Dataset entries
=== Begin Enclosure ===

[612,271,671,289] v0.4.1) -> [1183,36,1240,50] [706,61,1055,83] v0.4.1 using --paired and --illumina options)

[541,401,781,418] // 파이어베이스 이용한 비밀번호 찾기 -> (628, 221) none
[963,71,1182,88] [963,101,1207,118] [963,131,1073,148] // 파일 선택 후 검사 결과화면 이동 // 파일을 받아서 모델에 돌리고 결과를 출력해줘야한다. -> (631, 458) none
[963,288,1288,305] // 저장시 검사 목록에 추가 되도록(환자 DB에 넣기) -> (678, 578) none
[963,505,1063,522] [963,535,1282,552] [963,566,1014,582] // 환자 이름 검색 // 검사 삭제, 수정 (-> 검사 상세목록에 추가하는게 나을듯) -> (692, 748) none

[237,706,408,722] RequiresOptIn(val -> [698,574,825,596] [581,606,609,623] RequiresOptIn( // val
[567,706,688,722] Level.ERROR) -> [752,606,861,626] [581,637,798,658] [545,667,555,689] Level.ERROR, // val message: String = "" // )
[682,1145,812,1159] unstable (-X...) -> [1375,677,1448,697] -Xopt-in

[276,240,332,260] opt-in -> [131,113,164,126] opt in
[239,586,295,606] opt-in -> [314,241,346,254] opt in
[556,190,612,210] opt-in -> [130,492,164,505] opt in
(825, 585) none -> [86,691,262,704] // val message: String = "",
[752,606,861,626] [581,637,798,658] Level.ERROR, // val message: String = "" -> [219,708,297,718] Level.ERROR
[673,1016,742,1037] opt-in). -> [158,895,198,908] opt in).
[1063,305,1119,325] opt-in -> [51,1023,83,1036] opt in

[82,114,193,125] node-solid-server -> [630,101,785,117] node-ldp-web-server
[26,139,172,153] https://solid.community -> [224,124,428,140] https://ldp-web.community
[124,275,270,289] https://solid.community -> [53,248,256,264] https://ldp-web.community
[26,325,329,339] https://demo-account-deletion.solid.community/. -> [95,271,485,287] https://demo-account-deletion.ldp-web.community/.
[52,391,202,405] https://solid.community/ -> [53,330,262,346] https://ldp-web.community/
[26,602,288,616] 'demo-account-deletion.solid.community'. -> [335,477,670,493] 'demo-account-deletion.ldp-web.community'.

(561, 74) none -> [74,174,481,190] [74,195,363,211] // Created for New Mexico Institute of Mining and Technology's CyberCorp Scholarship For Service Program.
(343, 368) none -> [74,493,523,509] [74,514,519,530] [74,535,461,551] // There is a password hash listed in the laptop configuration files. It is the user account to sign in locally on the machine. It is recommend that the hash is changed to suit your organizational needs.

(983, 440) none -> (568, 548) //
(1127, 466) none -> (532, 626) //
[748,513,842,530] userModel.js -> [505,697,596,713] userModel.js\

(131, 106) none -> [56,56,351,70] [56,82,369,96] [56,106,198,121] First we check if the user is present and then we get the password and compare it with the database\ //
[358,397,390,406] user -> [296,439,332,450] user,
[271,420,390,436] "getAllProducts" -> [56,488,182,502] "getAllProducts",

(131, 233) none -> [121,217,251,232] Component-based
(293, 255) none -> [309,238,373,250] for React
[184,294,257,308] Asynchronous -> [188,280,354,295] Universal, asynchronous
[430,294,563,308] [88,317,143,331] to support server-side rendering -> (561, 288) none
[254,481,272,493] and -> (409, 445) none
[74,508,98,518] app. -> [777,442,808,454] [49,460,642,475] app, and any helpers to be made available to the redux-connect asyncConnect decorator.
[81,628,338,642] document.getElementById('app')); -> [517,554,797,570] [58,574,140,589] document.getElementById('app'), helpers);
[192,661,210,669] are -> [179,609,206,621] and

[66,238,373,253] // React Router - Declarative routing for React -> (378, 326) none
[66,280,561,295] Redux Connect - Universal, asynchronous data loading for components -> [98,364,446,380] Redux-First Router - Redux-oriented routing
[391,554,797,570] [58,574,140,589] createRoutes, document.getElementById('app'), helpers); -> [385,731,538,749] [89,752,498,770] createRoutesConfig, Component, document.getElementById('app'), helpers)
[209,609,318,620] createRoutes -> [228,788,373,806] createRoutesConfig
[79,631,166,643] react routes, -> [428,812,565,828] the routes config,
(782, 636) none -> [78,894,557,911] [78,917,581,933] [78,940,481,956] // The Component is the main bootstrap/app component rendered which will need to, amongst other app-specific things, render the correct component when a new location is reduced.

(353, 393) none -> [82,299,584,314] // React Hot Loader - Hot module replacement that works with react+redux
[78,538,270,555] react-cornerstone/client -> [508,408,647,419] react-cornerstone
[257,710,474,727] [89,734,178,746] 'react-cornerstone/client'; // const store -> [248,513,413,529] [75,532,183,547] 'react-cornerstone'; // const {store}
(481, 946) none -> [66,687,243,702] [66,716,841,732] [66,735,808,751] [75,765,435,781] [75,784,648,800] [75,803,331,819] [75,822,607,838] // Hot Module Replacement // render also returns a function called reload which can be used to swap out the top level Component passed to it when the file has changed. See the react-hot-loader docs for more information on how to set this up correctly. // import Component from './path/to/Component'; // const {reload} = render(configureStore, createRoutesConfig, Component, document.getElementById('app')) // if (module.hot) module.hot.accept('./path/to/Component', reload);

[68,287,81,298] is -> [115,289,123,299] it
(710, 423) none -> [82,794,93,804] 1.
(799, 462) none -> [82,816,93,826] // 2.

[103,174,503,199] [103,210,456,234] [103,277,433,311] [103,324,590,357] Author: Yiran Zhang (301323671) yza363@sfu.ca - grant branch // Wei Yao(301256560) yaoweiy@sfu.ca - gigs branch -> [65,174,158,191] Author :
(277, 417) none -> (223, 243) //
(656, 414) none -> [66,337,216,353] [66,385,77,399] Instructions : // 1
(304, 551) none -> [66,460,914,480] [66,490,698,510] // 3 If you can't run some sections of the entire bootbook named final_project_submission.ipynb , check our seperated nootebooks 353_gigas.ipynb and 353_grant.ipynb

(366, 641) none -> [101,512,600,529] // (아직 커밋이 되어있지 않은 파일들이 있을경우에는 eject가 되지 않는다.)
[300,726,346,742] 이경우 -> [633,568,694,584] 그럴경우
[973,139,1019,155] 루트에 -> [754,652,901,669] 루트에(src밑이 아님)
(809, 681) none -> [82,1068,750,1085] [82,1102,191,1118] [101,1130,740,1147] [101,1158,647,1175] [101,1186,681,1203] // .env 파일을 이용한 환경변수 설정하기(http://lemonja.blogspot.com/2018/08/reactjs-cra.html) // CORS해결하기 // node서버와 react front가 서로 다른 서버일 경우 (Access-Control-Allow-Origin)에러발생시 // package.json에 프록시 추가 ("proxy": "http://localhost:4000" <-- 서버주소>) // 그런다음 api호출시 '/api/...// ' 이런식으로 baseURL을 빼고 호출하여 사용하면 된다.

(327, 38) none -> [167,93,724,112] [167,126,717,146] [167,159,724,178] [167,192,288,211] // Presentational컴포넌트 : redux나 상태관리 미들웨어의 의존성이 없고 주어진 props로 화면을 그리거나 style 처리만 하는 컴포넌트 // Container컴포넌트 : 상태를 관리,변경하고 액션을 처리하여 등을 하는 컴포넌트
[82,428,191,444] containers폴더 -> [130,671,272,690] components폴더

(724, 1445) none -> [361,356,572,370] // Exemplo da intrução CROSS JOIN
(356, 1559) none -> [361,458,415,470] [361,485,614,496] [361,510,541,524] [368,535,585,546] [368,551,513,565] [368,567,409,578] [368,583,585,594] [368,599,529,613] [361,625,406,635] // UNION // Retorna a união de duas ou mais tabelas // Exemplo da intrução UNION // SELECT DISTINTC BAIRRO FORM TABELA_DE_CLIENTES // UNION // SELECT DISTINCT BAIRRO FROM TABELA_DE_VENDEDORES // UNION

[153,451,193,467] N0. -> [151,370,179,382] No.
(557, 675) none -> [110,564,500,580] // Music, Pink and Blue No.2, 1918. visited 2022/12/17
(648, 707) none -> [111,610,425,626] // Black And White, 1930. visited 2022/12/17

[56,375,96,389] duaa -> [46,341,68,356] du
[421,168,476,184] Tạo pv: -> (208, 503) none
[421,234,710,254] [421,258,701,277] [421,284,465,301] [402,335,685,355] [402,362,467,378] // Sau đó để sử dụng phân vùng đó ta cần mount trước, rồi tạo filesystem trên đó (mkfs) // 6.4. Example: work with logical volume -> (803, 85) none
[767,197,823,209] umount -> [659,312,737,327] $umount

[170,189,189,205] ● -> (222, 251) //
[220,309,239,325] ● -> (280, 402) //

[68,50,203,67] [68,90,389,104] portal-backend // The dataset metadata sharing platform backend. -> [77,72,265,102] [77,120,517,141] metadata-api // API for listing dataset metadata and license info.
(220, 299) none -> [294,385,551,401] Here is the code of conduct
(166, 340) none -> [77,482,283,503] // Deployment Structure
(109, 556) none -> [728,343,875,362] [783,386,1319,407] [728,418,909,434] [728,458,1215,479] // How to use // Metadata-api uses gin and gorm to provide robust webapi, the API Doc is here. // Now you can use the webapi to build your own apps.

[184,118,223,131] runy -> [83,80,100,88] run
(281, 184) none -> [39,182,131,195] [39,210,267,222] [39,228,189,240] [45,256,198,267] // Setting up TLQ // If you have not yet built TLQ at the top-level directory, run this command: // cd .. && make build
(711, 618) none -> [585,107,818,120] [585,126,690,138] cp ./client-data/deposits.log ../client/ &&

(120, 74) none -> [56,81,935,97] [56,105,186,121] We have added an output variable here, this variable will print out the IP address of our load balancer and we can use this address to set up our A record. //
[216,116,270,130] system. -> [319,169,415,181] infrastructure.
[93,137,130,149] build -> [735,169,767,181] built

=== End Enclosure ===

> [What you should do]: Begin at the line above that has "[68,287,81,298] is -> [115,289,123,299] it" and stop after the line that has "[103,174,503,199] [103,210,456,234] [103,277,433,311]", copying each line exactly and adding nothing else.

> [Response to this exercise]:
[68,287,81,298] is -> [115,289,123,299] it
(710, 423) none -> [82,794,93,804] 1.
(799, 462) none -> [82,816,93,826] // 2.

[103,174,503,199] [103,210,456,234] [103,277,433,311] [103,324,590,357] Author: Yiran Zhang (301323671) yza363@sfu.ca - grant branch // Wei Yao(301256560) yaoweiy@sfu.ca - gigs branch -> [65,174,158,191] Author :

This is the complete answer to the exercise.